I have to make sure that I steer new users to the Starter package and explain that they can remove the starter package from packages.config (can’t do this from the NuGet browser as that would uninstall the dependencies as well). Extra maintenance overhead for the extra package as you want to keep the version numbers in sync (even if nothing changes in the content of the package.
This is where I’m curious for feedback :-) How do you manage NuGet packages that hold a lot of content? What would you like to see as a consumer of NuGet packages which is probably the most important point.
There’s a fine line between not enough abstraction and too much clutter.
Should this library be broken up into even more packages? Break out the WebResourceEditor as a separate package so all content is sparated out completely from the .Web package? Or does that just create a NuGet package hell?Personally I have to say I’m not a huge fan of libraries with a ton of NuGet references. You know the ones where you do a search for the library in the NuGet browser and you find two pages worth of libraries that pop up with no clear idea which one to load. Ok this isn’t that bad, but you get the idea. It’s nice to have just one thing to install, but there are trade offs obviously. I personally am not a fan of NuGet packages that I install where 5 other packages are pulled in where you often don’t have any idea exactly what they do and what dependencies they have.

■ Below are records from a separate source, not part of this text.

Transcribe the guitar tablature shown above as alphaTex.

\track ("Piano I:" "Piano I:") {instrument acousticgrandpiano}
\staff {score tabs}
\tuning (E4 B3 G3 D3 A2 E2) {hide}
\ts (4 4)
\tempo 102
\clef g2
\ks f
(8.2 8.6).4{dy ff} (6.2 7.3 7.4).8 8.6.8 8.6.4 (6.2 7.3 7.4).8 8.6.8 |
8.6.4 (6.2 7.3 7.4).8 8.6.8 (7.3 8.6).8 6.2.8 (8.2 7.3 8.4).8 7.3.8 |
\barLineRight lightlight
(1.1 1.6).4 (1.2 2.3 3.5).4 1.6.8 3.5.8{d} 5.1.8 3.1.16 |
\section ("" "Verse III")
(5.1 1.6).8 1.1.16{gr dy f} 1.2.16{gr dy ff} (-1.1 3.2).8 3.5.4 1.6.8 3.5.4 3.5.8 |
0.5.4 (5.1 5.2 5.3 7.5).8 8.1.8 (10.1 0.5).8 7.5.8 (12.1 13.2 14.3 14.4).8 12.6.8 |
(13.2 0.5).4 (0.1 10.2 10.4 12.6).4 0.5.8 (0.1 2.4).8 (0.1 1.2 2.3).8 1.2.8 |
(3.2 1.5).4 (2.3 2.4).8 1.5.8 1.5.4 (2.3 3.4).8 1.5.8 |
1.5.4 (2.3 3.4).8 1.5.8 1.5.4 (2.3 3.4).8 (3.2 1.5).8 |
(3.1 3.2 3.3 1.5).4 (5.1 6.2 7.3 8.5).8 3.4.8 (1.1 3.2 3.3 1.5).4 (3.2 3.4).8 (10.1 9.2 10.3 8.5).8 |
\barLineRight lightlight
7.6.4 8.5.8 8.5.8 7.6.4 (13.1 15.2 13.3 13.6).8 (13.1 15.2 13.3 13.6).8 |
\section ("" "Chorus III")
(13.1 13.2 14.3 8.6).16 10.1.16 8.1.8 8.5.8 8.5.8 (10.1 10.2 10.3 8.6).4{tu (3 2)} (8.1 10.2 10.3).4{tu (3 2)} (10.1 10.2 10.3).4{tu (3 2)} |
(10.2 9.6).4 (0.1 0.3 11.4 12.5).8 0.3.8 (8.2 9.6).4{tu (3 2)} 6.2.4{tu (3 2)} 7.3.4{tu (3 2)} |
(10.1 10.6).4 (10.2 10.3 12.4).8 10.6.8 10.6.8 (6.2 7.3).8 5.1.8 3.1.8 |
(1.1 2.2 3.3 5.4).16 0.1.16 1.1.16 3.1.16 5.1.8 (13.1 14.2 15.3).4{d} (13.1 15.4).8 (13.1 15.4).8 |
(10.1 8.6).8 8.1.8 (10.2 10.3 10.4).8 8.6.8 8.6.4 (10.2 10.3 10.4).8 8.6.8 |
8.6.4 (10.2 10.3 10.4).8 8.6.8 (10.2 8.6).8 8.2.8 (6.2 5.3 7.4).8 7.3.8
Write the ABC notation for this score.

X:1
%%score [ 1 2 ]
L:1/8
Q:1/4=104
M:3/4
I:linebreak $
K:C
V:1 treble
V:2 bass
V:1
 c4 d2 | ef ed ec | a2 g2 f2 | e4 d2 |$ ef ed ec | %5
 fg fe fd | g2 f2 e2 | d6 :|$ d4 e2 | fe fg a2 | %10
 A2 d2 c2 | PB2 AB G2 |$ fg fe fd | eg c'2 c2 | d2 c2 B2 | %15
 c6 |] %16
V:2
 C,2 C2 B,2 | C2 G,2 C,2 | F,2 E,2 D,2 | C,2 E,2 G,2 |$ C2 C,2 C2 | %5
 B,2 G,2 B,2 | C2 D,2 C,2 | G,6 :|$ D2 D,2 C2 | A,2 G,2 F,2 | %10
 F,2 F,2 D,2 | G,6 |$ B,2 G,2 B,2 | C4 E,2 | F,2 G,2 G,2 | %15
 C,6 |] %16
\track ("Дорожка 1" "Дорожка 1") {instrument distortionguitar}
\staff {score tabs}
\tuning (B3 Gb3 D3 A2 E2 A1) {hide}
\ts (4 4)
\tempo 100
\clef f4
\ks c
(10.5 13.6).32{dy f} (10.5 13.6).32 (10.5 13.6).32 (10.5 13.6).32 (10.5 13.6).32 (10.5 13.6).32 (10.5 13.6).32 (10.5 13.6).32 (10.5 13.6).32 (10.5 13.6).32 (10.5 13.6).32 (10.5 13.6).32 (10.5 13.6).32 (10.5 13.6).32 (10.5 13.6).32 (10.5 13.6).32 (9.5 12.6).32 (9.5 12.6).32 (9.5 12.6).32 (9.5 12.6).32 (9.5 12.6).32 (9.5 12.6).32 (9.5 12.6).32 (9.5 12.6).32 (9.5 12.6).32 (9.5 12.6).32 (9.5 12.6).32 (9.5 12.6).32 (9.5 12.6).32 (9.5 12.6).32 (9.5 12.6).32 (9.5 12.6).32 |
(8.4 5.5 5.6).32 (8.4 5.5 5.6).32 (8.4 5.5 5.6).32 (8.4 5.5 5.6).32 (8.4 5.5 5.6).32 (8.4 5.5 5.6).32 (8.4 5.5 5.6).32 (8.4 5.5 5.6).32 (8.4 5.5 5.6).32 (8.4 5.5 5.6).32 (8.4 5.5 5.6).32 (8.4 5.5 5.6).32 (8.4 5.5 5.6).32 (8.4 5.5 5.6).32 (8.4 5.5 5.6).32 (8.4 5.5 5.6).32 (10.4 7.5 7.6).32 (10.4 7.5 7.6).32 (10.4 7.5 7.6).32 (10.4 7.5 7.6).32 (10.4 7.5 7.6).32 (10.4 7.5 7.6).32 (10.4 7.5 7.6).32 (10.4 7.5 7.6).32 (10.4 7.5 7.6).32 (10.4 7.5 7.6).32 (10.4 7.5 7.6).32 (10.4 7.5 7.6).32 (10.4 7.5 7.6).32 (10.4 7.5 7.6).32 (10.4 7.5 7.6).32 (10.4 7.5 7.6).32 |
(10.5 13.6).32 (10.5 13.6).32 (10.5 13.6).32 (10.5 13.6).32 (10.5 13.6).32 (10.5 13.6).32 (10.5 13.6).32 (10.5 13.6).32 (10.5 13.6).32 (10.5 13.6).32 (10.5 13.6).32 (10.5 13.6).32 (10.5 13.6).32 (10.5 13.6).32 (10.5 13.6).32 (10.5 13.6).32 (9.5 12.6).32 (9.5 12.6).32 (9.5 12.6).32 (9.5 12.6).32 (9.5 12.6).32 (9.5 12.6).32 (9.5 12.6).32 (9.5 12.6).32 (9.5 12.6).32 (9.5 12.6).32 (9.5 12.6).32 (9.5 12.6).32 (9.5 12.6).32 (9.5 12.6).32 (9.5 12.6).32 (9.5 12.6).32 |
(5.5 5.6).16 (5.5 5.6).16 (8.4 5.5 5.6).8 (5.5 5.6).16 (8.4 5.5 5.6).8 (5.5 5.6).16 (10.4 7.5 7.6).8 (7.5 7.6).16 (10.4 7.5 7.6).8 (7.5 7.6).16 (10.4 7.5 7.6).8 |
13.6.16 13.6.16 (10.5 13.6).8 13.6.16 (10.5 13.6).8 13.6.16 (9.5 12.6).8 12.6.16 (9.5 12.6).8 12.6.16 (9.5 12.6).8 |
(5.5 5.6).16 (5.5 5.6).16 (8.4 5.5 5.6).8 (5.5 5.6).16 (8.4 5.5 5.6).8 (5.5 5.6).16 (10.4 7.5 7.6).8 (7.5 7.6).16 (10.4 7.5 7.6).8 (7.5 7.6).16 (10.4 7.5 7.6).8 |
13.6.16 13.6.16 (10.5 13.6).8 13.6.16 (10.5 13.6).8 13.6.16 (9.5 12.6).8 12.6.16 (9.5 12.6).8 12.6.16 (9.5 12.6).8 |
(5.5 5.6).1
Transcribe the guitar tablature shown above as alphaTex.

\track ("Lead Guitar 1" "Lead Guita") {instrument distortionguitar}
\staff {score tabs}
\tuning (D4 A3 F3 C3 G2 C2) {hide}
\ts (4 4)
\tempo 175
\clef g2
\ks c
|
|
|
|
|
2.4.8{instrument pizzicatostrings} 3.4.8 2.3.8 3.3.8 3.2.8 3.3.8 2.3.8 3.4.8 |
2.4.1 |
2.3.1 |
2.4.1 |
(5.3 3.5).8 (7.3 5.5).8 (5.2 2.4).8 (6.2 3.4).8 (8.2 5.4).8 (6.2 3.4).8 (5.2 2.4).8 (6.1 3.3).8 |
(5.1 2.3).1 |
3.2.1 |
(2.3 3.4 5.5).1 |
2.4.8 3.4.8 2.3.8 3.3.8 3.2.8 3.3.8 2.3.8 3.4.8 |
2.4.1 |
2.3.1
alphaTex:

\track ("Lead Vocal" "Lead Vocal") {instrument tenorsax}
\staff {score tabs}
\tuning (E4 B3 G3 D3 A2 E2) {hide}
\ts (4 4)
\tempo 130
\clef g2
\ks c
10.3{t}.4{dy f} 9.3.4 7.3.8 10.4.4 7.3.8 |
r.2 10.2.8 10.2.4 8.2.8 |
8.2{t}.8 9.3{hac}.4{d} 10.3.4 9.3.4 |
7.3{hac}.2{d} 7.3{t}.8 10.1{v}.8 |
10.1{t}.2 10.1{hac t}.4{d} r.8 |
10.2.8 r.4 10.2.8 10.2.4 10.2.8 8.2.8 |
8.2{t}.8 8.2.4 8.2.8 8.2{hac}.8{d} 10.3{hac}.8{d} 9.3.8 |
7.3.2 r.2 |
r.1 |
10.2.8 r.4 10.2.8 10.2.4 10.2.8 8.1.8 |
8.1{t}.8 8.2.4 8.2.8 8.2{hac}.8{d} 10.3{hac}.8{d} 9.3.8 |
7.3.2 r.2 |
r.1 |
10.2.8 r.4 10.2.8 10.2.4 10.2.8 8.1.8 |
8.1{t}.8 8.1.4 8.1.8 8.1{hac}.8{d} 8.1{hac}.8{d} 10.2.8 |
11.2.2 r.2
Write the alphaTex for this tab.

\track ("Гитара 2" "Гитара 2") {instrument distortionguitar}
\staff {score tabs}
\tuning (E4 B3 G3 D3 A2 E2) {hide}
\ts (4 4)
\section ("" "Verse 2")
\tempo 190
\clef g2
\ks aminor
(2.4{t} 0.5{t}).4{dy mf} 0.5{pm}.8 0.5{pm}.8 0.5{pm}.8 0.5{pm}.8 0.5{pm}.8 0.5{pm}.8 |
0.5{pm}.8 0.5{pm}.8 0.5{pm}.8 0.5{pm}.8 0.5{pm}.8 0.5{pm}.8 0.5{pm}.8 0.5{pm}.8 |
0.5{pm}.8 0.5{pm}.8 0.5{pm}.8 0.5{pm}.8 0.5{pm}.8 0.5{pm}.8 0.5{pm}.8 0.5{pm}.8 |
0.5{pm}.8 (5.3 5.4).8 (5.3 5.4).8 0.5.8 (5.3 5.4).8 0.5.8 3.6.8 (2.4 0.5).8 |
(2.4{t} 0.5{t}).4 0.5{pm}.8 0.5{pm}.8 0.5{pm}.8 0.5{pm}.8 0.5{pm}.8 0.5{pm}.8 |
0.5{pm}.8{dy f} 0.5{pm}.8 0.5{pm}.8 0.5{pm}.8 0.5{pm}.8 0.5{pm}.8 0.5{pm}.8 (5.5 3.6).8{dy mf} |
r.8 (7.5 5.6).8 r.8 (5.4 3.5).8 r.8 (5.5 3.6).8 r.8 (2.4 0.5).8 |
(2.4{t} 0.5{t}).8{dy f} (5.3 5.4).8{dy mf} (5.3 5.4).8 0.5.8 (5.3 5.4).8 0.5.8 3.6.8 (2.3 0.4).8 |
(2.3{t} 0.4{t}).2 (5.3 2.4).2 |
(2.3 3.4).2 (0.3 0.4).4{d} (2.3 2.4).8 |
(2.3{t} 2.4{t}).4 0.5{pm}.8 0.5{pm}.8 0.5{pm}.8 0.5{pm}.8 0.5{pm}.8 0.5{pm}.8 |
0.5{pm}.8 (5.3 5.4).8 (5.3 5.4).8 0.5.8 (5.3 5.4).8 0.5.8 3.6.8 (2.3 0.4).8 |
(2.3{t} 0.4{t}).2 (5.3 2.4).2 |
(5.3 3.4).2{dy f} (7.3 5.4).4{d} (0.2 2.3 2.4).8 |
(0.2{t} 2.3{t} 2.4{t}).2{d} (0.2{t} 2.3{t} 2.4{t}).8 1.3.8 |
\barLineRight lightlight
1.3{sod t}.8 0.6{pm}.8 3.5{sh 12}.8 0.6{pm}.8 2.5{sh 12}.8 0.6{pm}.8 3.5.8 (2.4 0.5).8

For me there’s also the matter of maintaining a bunch of NuGet packages. Making a change to packages up the chain often requires that you rebuild them to ensure the latest versions of packages are loaded for the dependencies (because of NuGet’s inability for options to automatically pick the highest version which sucks).
NuGet really isn’t well suited for content because it does a terrible job of letting you put in content only once and once the content is there does a terrible job updating stuff (some stuff gets updated other stuff is left alone because it has changed – which can be very unpredictable with the only reliable way to update content being deleting the content then updating).